When Obasanjo had to leave power against his personal wish and desire after his Third Term bid failed, he brought to power an ailing civilian, Umaru Musa Yar’Adua who of course died on the job. The next civilian on the line, the then Vice-President Goodluck Ebele Jonathan, met with all makes of obstacles before he could replace the dead man as President. Jonathan ran the most sabotaged presidency ever. It was all war on the political front.
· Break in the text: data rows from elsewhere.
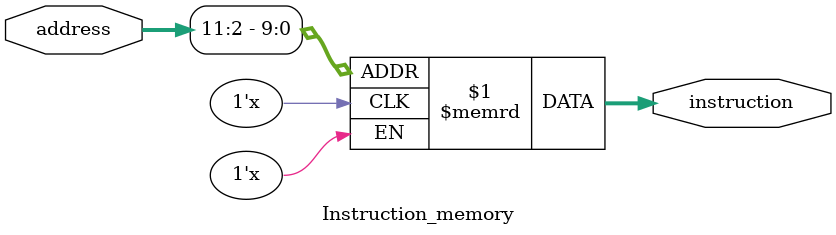
<source format=sv>
module Instruction_memory(
	input logic [31:0] address,
	output logic [31:0] instruction
);
	
	logic [31:0] memory [0:1023];

	assign instruction = memory[address[11:2]];

endmodule
</source>
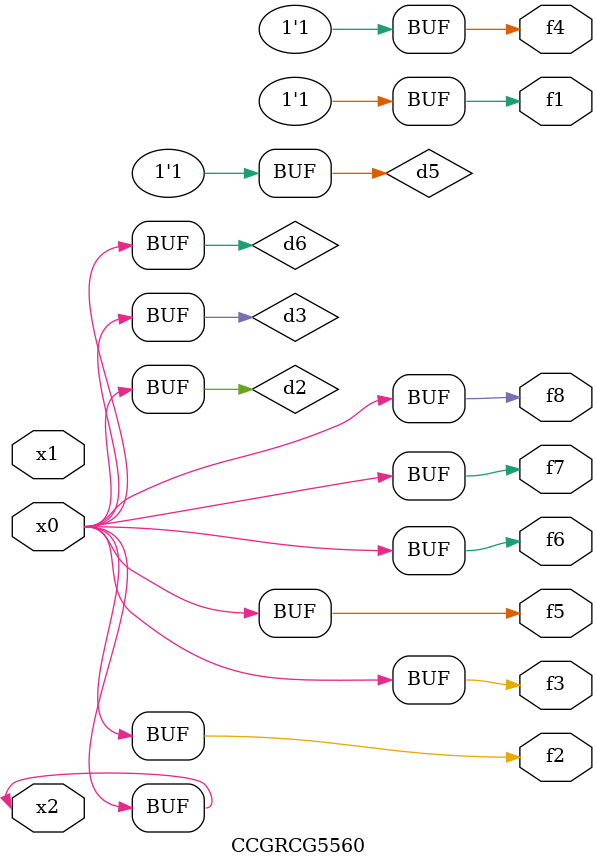
<source format=v>
module CCGRCG5560(
	input x0, x1, x2,
	output f1, f2, f3, f4, f5, f6, f7, f8
);

	wire d1, d2, d3, d4, d5, d6;

	xnor (d1, x2);
	buf (d2, x0, x2);
	and (d3, x0);
	xnor (d4, x1, x2);
	nand (d5, d1, d3);
	buf (d6, d2, d3);
	assign f1 = d5;
	assign f2 = d6;
	assign f3 = d6;
	assign f4 = d5;
	assign f5 = d6;
	assign f6 = d6;
	assign f7 = d6;
	assign f8 = d6;
endmodule

</source>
The clear and present danger became that Nigeria would cease to exist as a nation if ever Jonathan won re-election. Buhari thus became a godsend of change. Buhari has since ascended the seat of power, but old habits die hard. The old reasons for which he was overthrown by his military compatriots back in 1985 are already manifesting in a so-called democracy. Security agents can now brazenly invade a Government House, as happened the other day in Akwa Ibom State. No matter whatever the Buhari worshippers of military rule as sacramental democracy would have us believe the obvious truth has to be told. In the school of democracy, Buhari is not qualified to be in the kindergarten class. He ought to be in crèche. If it is military rule we want in this benighted country, let’s call it by its name instead of abusing the hallowed name of democracy.